Software is wonderfully deterministic, in that it does exactly what we tell it to do. But, as you know, there’s sometimes a big difference between what we tell it to do and what we meant to tell it to do. When software does what we tell it to do instead of what we meant, we find ourselves off the map that we drew for ourselves. And once we’re off the map, we don’t know where we are.
According to Wikipedia,
Feynman’s investigations also revealed that there had been many serious doubts raised about the O-ring seals by engineers at Morton Thiokol, which made the solid fuel boosters, but communication failures had led to their concerns being ignored by NASA management. He found similar failures in procedure in many other areas at NASA, but singled out its software development for praise due to its rigorous and highly effective quality control procedures – then under threat from NASA management, which wished to reduce testing to save money given that the tests had always been passed.

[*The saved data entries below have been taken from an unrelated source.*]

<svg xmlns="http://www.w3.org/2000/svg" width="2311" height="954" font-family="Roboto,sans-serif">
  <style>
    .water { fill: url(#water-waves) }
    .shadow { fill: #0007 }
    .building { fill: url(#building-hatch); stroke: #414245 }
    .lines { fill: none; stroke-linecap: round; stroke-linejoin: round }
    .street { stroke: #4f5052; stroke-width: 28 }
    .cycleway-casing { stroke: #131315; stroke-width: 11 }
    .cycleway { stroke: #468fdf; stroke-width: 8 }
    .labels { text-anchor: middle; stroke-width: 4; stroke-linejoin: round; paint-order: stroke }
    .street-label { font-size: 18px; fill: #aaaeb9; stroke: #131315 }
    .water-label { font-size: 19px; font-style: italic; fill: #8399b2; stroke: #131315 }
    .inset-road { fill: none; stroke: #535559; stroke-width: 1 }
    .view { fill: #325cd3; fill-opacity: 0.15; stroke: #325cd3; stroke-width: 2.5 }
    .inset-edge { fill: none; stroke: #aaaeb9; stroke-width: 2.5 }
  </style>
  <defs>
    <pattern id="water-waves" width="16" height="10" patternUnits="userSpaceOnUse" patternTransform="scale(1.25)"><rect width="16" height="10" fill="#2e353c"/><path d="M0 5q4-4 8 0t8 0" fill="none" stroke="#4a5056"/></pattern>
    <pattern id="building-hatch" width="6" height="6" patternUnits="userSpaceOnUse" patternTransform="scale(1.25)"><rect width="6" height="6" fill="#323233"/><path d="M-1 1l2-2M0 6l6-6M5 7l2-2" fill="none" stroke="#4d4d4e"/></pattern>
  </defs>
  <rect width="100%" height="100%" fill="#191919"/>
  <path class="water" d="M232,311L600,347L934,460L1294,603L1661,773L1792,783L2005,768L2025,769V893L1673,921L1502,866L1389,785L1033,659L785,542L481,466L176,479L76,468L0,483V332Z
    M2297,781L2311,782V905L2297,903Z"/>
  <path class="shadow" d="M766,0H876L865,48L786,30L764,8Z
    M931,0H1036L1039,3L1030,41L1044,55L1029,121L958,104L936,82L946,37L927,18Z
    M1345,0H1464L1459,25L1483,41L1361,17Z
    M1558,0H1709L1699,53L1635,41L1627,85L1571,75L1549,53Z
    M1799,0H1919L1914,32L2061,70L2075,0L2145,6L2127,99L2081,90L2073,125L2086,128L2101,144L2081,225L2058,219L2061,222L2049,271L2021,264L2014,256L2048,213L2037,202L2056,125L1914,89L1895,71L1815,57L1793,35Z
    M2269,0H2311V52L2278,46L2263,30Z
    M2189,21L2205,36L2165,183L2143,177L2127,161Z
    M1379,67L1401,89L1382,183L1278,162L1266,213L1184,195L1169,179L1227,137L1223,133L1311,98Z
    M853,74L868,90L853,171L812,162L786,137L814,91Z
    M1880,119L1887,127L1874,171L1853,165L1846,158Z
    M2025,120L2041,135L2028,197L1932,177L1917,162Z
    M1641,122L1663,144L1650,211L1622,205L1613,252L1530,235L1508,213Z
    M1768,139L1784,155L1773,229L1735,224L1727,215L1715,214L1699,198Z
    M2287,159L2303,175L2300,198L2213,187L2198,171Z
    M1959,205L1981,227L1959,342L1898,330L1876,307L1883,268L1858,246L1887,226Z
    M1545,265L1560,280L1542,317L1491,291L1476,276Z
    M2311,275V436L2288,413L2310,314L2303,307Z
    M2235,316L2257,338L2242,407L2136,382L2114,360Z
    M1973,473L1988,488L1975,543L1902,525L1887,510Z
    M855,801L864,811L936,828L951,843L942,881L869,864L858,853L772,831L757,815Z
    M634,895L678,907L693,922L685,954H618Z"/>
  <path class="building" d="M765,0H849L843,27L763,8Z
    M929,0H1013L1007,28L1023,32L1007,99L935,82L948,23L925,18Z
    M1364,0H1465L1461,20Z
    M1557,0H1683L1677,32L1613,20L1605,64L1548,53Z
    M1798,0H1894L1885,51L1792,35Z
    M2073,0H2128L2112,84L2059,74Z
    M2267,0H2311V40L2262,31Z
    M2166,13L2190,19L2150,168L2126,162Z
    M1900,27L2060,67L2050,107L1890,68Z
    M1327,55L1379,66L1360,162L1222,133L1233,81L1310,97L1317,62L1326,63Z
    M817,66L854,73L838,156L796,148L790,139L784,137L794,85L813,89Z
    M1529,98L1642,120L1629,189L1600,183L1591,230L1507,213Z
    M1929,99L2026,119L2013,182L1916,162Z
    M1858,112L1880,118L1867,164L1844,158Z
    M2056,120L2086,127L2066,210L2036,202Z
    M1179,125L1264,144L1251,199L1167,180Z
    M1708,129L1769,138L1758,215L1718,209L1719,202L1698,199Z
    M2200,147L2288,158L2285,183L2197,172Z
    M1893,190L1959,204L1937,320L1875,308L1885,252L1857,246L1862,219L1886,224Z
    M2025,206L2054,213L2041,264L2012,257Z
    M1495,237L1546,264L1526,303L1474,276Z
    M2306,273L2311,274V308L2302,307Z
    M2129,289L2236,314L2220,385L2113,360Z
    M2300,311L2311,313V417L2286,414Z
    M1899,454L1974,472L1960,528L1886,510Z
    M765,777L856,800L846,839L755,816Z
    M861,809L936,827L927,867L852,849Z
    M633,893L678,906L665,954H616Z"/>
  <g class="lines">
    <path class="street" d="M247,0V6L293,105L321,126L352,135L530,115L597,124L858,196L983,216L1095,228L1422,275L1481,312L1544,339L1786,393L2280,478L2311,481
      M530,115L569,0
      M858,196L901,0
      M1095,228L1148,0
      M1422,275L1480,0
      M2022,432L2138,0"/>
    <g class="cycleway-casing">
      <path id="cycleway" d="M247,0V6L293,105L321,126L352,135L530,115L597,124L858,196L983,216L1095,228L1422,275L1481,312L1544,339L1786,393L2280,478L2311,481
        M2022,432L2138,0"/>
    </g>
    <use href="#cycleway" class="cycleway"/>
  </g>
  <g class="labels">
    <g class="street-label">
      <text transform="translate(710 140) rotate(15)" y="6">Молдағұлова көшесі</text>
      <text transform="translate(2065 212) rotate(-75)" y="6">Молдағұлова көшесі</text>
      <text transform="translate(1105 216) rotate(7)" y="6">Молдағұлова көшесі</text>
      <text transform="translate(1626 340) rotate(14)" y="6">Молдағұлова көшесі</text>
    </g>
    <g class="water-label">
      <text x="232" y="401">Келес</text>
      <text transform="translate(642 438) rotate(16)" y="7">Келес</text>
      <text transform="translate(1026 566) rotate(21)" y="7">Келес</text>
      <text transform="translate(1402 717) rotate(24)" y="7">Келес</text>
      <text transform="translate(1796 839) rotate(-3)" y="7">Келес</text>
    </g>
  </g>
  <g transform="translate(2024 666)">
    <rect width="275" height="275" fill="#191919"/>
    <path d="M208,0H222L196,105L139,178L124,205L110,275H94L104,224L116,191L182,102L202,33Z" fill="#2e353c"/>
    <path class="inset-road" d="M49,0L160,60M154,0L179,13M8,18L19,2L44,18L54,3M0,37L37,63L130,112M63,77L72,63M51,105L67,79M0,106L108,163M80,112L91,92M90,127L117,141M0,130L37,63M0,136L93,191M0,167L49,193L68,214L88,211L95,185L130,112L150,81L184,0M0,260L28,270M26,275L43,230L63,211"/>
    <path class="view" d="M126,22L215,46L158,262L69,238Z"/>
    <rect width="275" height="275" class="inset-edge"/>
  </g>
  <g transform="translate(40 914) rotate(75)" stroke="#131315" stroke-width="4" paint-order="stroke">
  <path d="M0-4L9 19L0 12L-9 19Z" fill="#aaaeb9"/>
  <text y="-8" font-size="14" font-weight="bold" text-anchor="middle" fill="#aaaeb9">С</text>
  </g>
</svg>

At NASA, back then, the software people realized that just because their checks were passing, it didn’t mean that they should relax their diligence. They realized that what really reduced risk on the project was appropriate testing, lots of tests, and paying attention to seemingly inconsequential failures.
I know we’re not sending people to the moon here. Even though we don’t know the consequences of this inconsistency, it’s hard to conceive of anyone dying because of it. So let’s make it clear: I’m not saying that the sky is falling, and I’m not making a value judgment as to whether we should fix it. That stuff is for you and the project managers to decide upon. It’s simply my role to observe it, to investigate it, and to report it.
I think it might be important, though, for us to understand why the problem is there in the first place. That’s because I don’t know whether the problem that I’m seeing is a big deal. And the thing is, until you’ve looked at the code, neither do you.
As always, it’s your call. And as usual, I’m happy to assist you in running whatever tests you’d like me to run on your behalf. I’ll also poke around and see if I can find any other surprises.
P.S. I did run a second test. This time, I used PerlClip to craft a string of 100000 instances of :). That pair of characters, in normal circumstances, results in a smiley-face emoticon. It seemed as though the input field accepted the characters literally, and then converted them to the graphical smiley face. It took a long, long time for the input field to render this. I thought that my chat window had crashed, but it hadn’t. Eventually it finished processing, and displayed what it had parsed from this odd input. I didn’t see 32768 smileys, nor 29996, nor 16384, nor 14998. I saw exactly two dots. Weird, huh?